We carry out a summation over the x-axis.
For each x-value that we consider, we calculate what is the corresponding y-value, that’s g of x, and also weigh this term according to the probability of this particular x.
So for instance, a typical term here would be when x is equal to 2, g of x would be equal to 3.
And the corresponding probability, that’s the probability of a 2, would be 0.1.
The advantage of using the expected value rule instead of the definition of the expectation is that the expected value rule only involves the PMF of the original random variable, so we do not need to do any additional work to find the PMF of the new random variable.
Now we argued in favor of the expected value rule by considering this numerical example, and by checking that it gives the right result.

But now let us verify.
Let us argue more generally that it’s going to give us the right answer.
So what we’re going to do is to take this summation and argue that it’s equal to the expected value of Y, which is defined by that summation.
So let us start with this.
It’s a sum over all x’s.
Let us first fix a particular value of y, and add over all those x’s that correspond to that particular y.
So we’re fixing a particular y.
And so we’re adding only over those x’s that lead to that particular y.
And we carry out to the summation.
So this is the part of this sum associated with one particular choice of y.
And it’s a sum, really, over this set of x’s.
But in order to exhaust all x’s, we need to consider all possible values of y.
And this gives rise to an outer summation over the different y’s.
So for any fixed y, we add over the associated x’s.
But we want to consider all the possible y’s.
Now at this point, we make the following observation.
Here, we have a summation over y’s.
And let’s look at the inner summation.
The inner summation involves x’s, all of which are associated with a specific value of y.
Having fixed y, all the terms inside this sum have the property that g of x is equal to y.
So g of x is equal to that particular y.
And we can make this substitution here.

Now when we look at this summation, we now realize that it’s a summation over x’s while y is being fixed.
And so we can take this term of y and pull it outside the summation.
What this leaves us with is a sum over all y’s of y, and then a further sum over all x’s that lead to that particular y, of the probabilities of those x’s.

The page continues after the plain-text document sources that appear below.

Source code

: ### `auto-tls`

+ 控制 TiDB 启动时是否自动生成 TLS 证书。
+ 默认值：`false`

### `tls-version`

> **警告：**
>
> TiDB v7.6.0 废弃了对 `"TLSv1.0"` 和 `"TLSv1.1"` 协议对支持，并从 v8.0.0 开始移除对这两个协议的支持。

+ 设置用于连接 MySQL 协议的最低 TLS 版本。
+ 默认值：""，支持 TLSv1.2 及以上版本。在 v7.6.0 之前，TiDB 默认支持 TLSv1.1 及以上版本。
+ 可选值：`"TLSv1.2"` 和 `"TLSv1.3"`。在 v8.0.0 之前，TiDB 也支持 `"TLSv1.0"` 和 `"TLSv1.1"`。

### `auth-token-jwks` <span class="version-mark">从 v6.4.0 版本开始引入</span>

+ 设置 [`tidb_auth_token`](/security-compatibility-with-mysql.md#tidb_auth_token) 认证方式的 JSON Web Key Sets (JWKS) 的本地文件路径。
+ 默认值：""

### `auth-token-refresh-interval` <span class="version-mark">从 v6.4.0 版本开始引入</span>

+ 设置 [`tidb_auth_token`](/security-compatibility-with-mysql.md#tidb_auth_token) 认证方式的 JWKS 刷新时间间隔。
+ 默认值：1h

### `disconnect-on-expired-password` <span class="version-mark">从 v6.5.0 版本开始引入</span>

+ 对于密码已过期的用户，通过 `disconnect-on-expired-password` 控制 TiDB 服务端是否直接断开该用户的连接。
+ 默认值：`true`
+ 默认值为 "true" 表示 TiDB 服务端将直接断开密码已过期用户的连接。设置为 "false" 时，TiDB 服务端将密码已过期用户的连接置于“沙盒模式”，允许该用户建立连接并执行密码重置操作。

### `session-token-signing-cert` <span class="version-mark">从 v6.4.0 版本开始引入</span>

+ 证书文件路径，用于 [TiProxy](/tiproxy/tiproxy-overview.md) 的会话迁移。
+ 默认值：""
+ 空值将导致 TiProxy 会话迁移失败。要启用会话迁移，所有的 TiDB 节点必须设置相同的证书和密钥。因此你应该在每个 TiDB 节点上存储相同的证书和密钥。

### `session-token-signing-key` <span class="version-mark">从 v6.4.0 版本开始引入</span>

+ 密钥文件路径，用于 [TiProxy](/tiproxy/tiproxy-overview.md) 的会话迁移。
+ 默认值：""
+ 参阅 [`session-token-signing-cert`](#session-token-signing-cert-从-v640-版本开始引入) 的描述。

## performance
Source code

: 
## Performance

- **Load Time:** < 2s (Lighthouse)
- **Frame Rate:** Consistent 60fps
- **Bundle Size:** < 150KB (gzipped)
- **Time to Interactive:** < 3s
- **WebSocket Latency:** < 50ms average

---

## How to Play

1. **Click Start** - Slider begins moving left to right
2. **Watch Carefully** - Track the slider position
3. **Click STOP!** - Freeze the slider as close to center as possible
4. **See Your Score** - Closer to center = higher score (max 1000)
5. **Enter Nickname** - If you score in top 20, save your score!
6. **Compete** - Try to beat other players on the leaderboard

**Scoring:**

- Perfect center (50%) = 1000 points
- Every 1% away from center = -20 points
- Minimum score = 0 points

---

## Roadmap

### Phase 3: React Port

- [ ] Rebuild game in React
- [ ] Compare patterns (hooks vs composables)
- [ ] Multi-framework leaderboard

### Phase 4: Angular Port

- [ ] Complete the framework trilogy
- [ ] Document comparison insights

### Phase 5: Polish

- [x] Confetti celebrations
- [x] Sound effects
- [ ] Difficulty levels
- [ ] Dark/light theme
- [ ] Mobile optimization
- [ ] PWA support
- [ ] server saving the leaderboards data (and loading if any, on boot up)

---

Now what can we say about this inner summation? We have fixed a y.
For that particular y, we’re adding the probabilities of all the x’s that lead to that particular y.
Fixing y, consider all the x’s that lead to it.
This is just the probability of that particular y.
But what we have now is just the definition of the expected value of Y.
And this concludes the proof that this expression, as given by the expected value rule, gives us the same answer as the original definition of the expected value of Y.
Now before closing, a few observations.
The expected value rule is really simple to use.
For example, if you want to calculate the expected value of the square of a random variable, then you’re dealing with a situation where the g function is the square function.
And so, the expected value of X-squared will be the sum over x’s of x squared weighted according to the probability of a particular x.
And finally, one important word of caution, that in general, the expected value of the function– so for example, the expected value of X-squared.
In general, it’s not going to be the same as taking the expected value of X and squaring it.
So this is a word [of] caution, that in general, you cannot interchange the order with which you apply a function, and then you calculate expectation.
There are exceptions, however, in which we happen to have equality here.
And this is going to be our next topic.